What you have to do ->
Reproduce the lines of the data starting at the line containing "Broadcom mahkeme başvurusunu" and ending at the line containing "davasını çözüme kavuşturuyor", with "kaybetti" replaced by "kazandı" and everything else left unchanged.

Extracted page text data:
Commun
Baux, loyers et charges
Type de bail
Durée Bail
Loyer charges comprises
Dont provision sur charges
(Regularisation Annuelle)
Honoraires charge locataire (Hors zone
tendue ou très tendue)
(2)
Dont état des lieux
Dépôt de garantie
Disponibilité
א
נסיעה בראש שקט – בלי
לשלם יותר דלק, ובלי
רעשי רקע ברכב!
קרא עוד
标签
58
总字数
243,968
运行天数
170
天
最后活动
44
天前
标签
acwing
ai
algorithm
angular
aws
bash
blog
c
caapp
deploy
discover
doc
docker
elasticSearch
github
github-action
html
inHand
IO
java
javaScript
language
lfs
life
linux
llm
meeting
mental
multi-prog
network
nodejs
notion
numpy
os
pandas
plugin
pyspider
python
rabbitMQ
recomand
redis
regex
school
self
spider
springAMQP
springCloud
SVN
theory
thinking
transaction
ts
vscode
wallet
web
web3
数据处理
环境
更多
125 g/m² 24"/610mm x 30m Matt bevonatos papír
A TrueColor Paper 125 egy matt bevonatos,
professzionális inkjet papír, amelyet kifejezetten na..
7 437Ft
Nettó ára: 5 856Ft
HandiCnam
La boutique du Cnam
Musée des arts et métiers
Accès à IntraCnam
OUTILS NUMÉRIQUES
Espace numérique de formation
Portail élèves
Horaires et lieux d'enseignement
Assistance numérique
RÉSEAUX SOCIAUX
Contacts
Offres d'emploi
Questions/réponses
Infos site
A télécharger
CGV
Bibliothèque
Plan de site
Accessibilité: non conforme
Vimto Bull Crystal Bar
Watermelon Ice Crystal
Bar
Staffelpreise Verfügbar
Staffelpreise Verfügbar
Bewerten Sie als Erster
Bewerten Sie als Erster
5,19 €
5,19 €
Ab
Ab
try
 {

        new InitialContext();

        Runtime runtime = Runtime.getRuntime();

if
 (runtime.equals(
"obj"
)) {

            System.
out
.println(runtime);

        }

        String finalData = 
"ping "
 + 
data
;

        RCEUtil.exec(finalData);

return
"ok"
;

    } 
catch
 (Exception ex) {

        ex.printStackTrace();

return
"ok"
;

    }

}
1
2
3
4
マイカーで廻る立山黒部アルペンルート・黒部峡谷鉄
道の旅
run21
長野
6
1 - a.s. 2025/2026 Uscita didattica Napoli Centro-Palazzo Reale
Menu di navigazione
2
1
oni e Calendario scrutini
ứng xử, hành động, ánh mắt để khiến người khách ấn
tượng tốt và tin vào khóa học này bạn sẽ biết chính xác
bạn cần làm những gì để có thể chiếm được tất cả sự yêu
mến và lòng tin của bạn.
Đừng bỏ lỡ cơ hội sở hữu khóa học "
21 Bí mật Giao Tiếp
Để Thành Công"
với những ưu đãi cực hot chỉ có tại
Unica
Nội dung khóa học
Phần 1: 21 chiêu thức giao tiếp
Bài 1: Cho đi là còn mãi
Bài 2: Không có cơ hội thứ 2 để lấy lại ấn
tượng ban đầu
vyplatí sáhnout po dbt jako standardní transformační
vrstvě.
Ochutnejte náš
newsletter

--

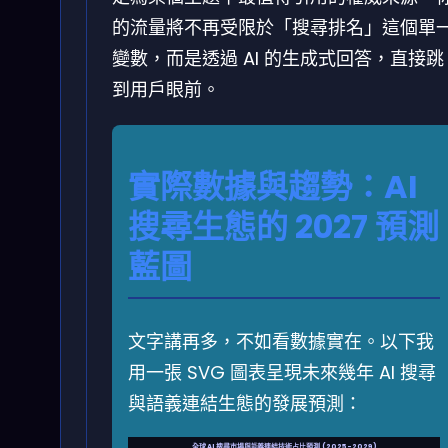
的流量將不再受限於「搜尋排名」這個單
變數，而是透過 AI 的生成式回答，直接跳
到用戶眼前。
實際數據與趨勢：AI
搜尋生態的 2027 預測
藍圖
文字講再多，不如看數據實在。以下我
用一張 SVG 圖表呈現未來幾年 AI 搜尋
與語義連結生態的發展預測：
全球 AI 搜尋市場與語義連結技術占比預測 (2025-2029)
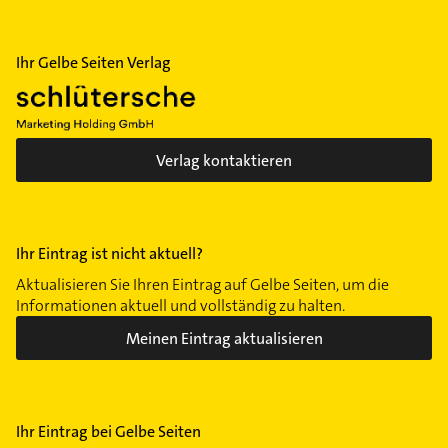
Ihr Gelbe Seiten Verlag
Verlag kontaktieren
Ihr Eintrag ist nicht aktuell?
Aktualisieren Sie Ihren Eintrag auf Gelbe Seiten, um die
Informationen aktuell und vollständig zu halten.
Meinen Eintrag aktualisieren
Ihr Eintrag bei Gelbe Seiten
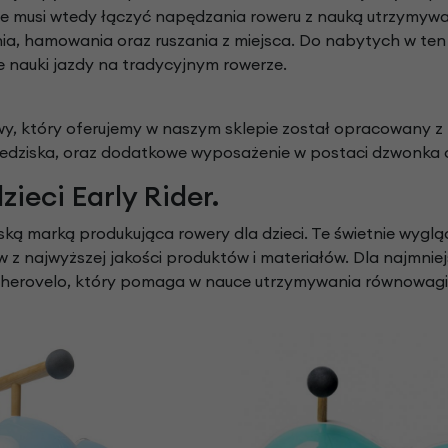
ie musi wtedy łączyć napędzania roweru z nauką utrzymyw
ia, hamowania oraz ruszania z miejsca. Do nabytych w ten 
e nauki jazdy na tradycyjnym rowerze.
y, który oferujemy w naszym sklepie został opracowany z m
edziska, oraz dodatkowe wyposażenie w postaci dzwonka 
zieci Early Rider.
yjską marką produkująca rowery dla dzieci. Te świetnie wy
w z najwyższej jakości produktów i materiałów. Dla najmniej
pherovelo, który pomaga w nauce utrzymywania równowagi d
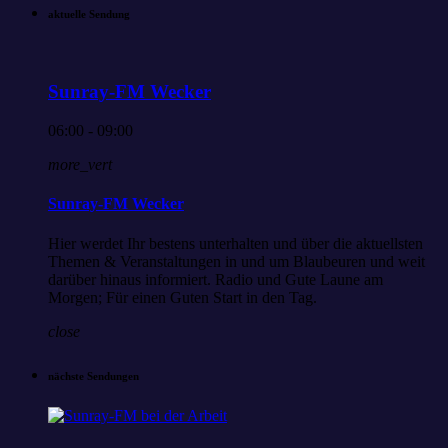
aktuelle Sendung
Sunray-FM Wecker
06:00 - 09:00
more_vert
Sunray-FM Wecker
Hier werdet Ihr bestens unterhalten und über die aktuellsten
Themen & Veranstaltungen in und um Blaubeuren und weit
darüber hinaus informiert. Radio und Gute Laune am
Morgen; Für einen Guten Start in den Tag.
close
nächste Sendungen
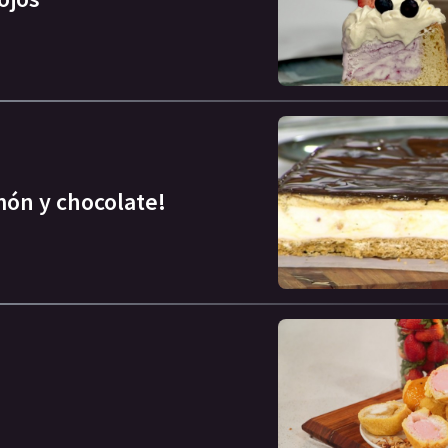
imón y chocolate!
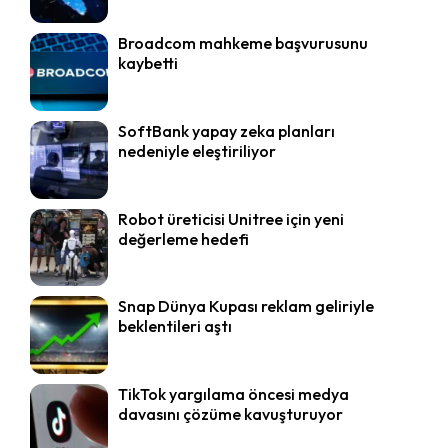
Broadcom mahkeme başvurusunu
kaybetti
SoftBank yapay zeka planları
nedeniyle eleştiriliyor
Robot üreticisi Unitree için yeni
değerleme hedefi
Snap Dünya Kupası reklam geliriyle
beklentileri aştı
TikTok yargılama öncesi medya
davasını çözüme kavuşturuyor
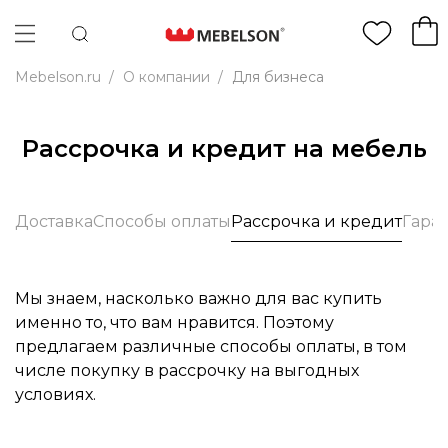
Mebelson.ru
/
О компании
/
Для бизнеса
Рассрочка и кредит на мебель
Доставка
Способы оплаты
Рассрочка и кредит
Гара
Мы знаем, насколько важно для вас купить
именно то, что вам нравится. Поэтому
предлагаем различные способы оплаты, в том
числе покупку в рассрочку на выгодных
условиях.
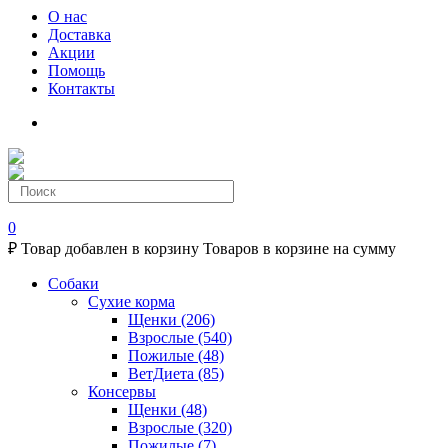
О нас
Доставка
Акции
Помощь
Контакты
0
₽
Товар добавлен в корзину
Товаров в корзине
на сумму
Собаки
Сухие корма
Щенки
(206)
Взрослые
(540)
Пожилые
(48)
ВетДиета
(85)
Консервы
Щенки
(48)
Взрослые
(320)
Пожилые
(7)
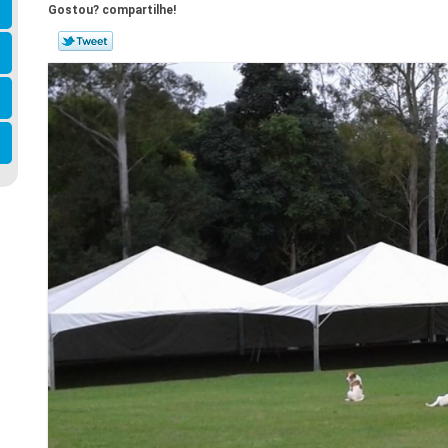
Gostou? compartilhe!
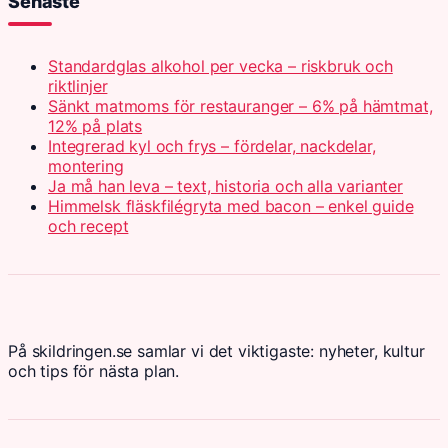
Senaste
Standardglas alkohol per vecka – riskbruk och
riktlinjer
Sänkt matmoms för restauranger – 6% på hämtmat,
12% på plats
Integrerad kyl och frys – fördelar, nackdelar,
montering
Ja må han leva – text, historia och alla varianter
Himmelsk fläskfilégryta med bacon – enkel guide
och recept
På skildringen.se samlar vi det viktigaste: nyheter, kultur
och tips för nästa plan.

Solution to this exercise ->
Broadcom mahkeme başvurusunu
kazandı
SoftBank yapay zeka planları
nedeniyle eleştiriliyor
Robot üreticisi Unitree için yeni
değerleme hedefi
Snap Dünya Kupası reklam geliriyle
beklentileri aştı
TikTok yargılama öncesi medya
davasını çözüme kavuşturuyor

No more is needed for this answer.